* [SUPPLIED RECORDS]
Segment Open

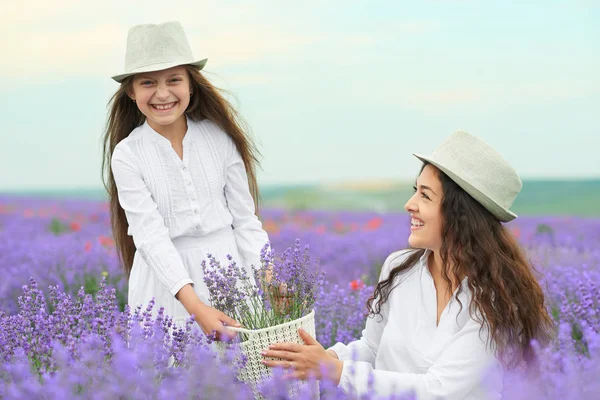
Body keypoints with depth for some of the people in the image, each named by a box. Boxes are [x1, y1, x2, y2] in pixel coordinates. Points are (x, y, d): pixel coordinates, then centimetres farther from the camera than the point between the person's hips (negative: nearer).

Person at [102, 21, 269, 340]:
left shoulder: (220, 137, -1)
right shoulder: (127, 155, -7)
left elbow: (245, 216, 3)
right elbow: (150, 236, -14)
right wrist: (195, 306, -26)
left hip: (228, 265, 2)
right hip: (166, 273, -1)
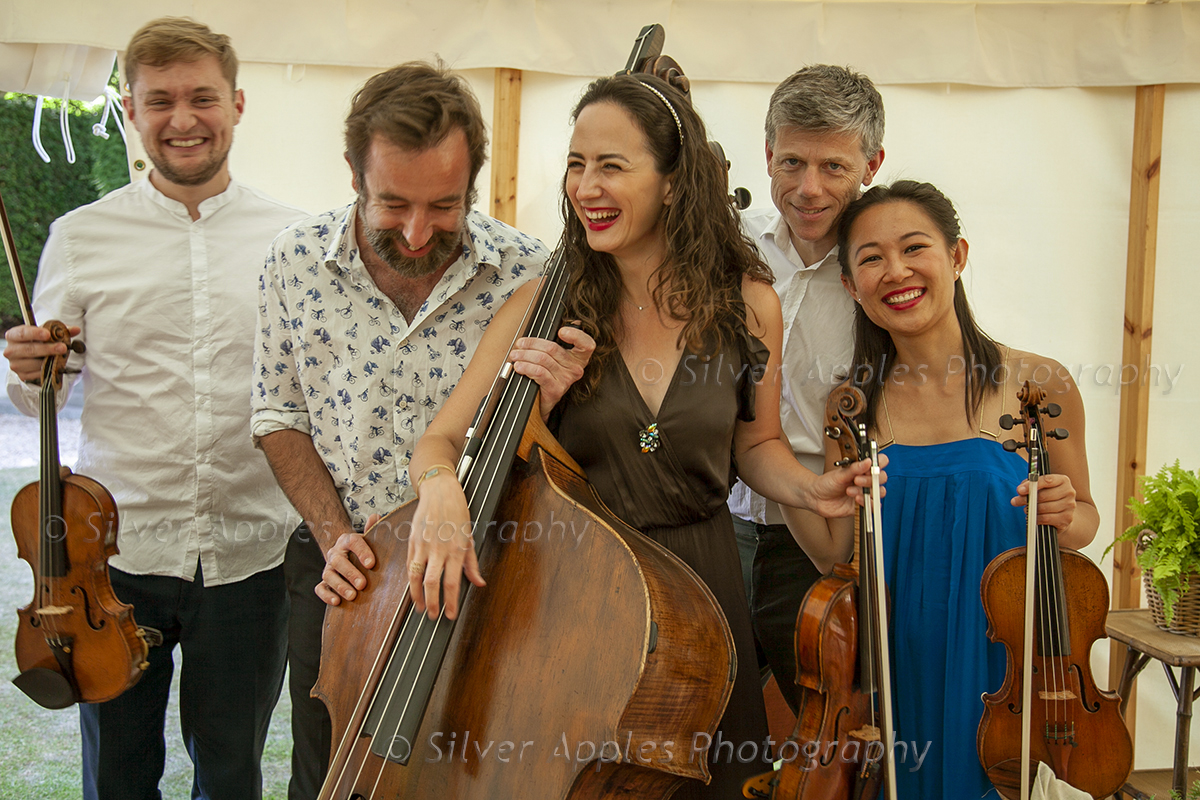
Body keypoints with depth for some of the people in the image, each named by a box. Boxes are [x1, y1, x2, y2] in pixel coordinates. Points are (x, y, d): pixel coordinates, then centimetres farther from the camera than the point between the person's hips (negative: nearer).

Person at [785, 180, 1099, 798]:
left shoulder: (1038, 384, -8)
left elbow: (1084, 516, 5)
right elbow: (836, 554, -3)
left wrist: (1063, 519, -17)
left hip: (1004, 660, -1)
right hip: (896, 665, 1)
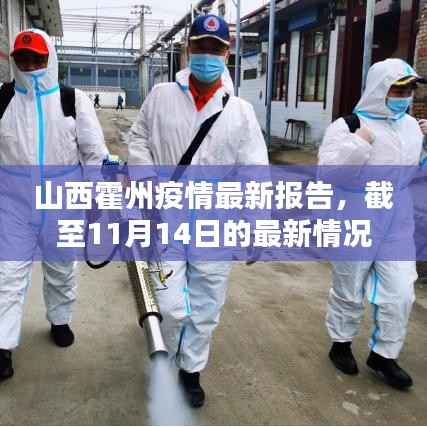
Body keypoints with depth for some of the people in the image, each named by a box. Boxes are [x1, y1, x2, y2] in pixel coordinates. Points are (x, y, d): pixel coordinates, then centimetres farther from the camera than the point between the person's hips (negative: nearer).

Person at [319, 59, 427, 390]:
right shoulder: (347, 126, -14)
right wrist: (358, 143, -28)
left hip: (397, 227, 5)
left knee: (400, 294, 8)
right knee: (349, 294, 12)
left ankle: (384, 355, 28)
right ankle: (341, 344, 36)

Segment Closed
Segment Open

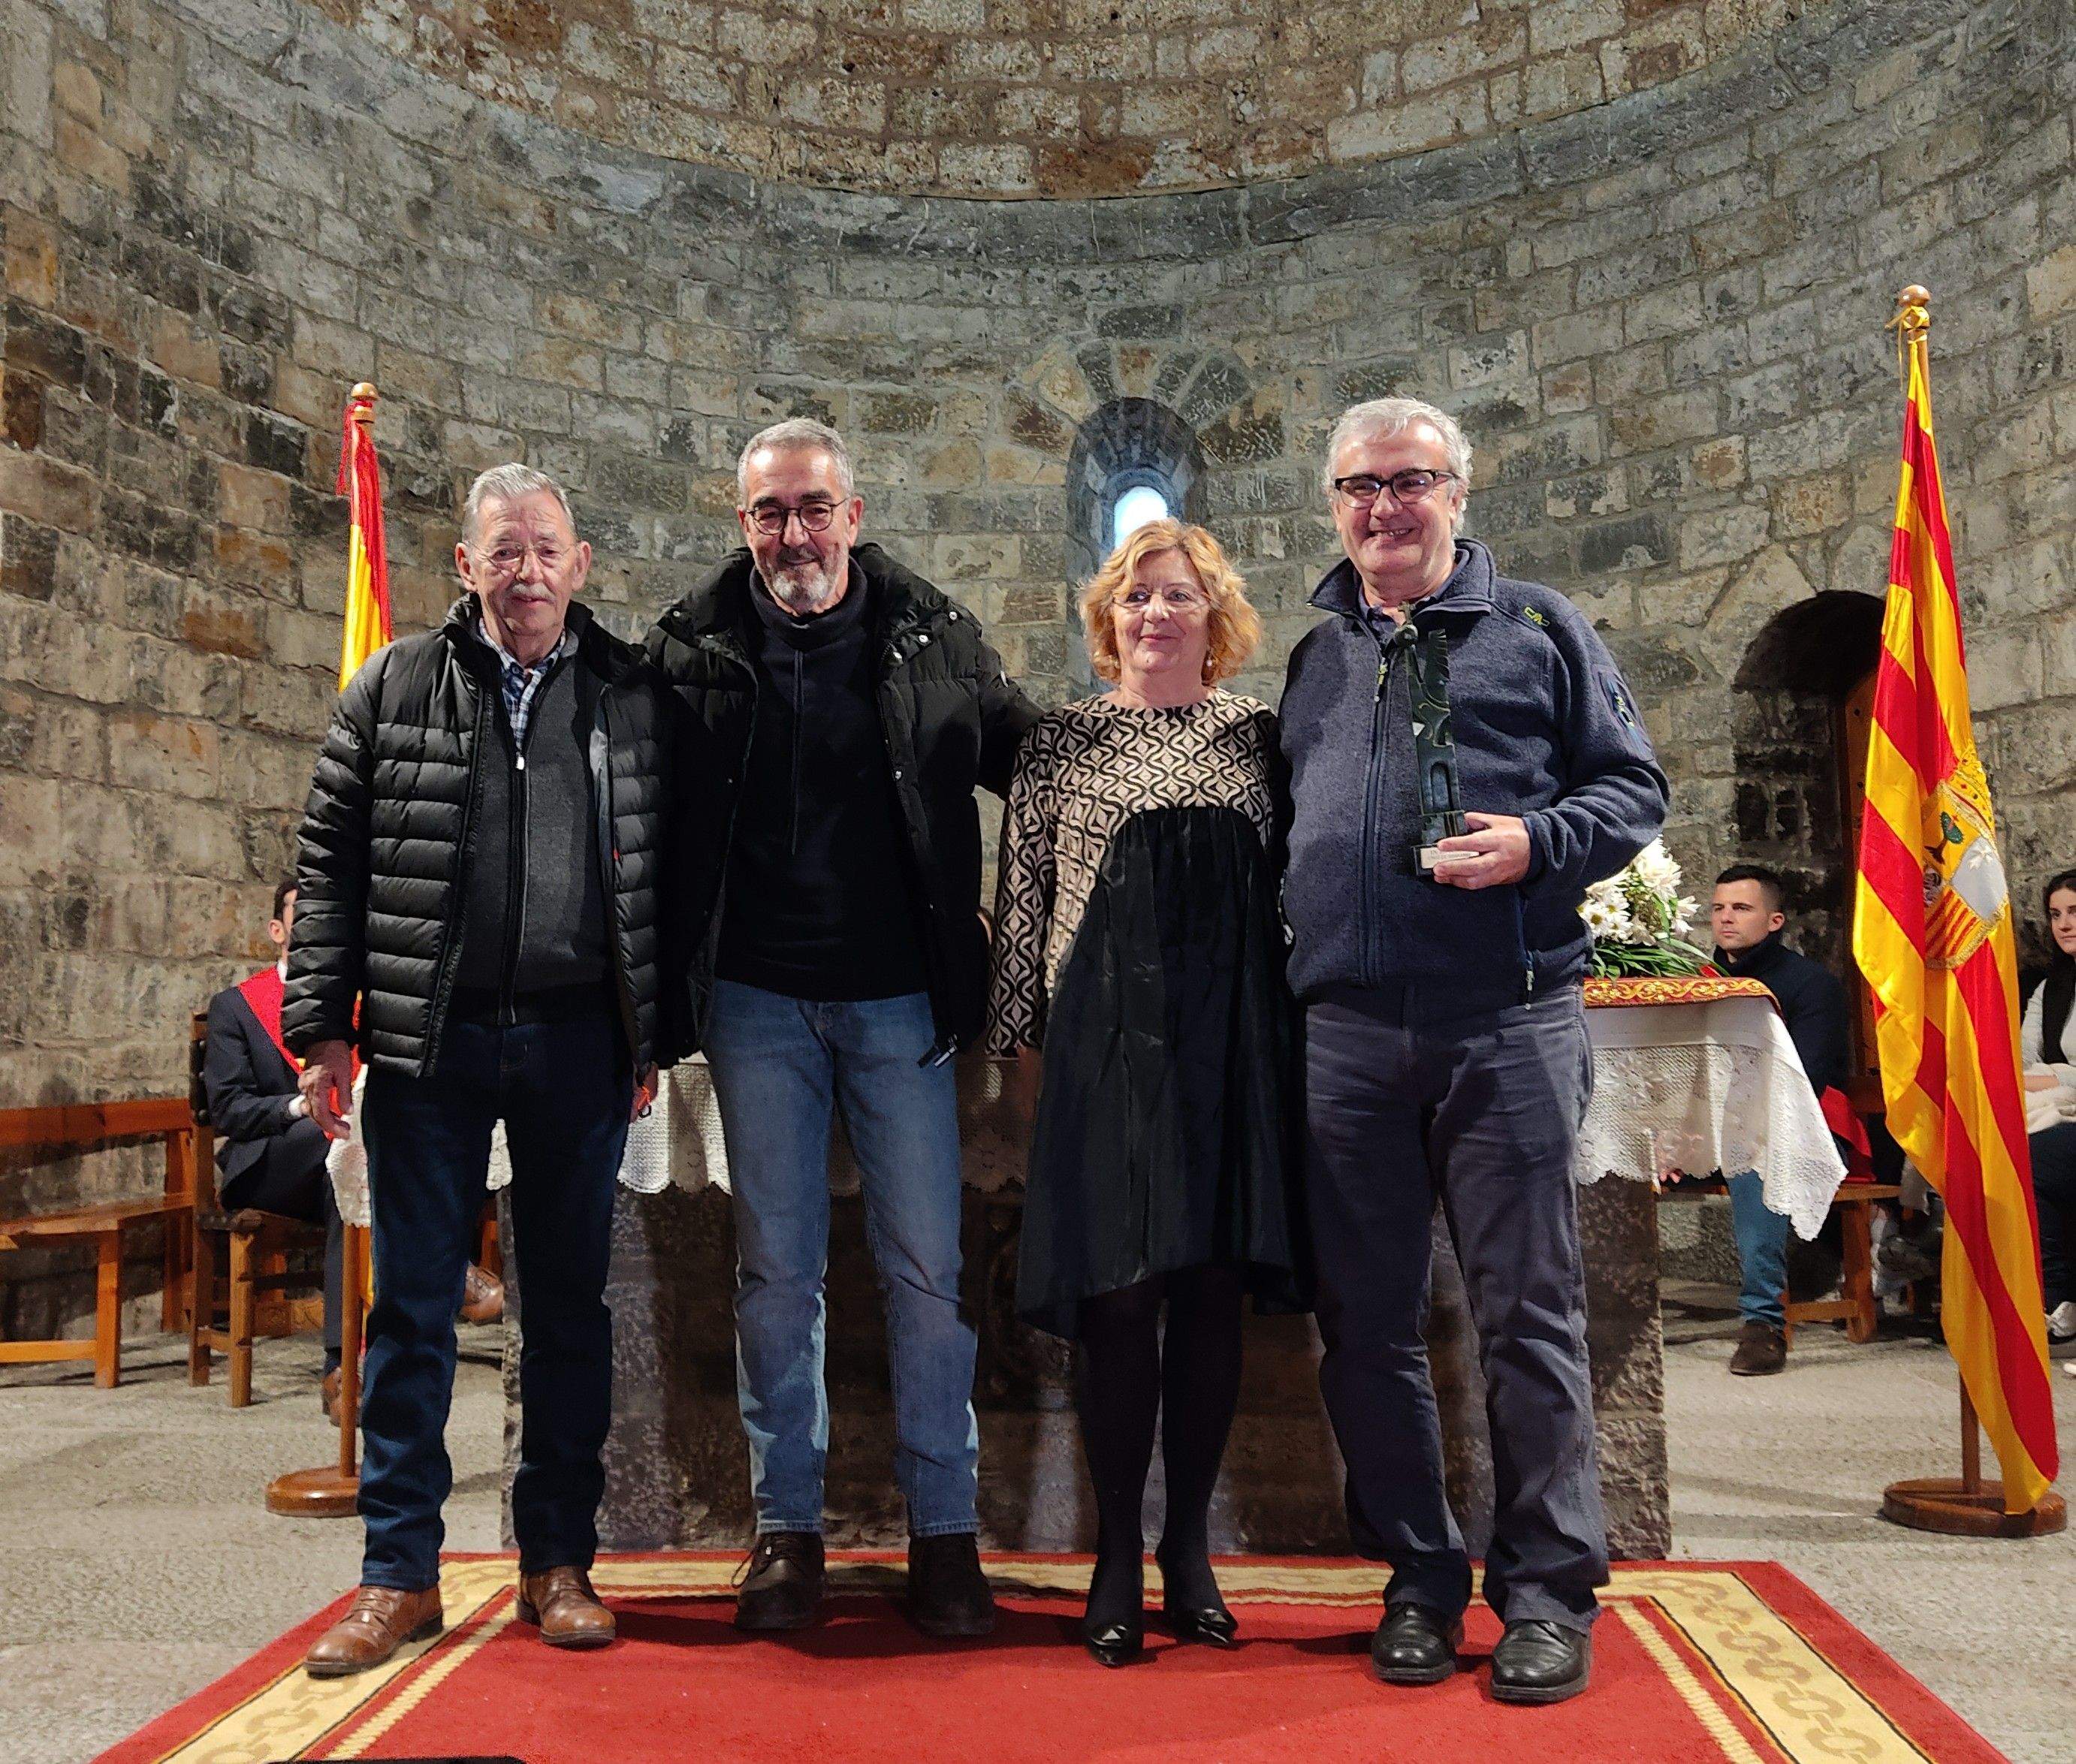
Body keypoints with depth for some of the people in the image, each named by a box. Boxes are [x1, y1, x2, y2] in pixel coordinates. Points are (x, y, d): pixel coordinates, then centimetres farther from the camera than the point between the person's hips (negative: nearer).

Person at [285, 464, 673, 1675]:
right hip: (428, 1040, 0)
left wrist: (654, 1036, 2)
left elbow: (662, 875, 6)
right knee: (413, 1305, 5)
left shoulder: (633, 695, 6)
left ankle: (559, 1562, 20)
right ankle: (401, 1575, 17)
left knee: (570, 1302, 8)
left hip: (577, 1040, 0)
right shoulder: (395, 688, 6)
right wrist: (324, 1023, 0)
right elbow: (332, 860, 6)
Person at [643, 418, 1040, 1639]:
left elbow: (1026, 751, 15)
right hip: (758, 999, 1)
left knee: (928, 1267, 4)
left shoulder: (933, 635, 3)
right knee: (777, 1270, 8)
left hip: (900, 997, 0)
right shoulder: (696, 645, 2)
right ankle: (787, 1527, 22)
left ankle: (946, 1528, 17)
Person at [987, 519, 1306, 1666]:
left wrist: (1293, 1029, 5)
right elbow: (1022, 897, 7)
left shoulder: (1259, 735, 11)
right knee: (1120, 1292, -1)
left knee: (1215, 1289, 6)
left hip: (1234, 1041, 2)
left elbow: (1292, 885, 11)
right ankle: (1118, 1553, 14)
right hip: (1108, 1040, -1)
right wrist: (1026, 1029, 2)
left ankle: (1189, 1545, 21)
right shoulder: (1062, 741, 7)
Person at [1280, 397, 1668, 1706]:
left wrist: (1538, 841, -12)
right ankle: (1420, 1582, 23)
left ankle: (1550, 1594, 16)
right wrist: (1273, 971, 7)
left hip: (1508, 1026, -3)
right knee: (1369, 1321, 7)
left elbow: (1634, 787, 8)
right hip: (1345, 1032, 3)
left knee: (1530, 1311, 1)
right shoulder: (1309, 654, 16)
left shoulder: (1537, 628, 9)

Segment Closed

* [PROBLEM STATEMENT] In the entries above, find the line holding "right shoulder: (696, 645, 2)" and the line holding "left shoulder: (1537, 628, 9)"; print both of them and every line between, exactly, and nothing else.

* [PROBLEM SOLUTION]
right shoulder: (696, 645, 2)
right ankle: (787, 1527, 22)
left ankle: (946, 1528, 17)
Person at [987, 519, 1306, 1666]:
left wrist: (1293, 1029, 5)
right elbow: (1022, 897, 7)
left shoulder: (1259, 735, 11)
right knee: (1120, 1292, -1)
left knee: (1215, 1289, 6)
left hip: (1234, 1041, 2)
left elbow: (1292, 885, 11)
right ankle: (1118, 1553, 14)
right hip: (1108, 1040, -1)
right wrist: (1026, 1029, 2)
left ankle: (1189, 1545, 21)
right shoulder: (1062, 741, 7)
Person at [1280, 397, 1668, 1706]:
left wrist: (1538, 841, -12)
right ankle: (1420, 1582, 23)
left ankle: (1550, 1594, 16)
right wrist: (1273, 971, 7)
left hip: (1508, 1026, -3)
right knee: (1369, 1321, 7)
left elbow: (1634, 787, 8)
right hip: (1345, 1032, 3)
left knee: (1530, 1311, 1)
right shoulder: (1309, 654, 16)
left shoulder: (1537, 628, 9)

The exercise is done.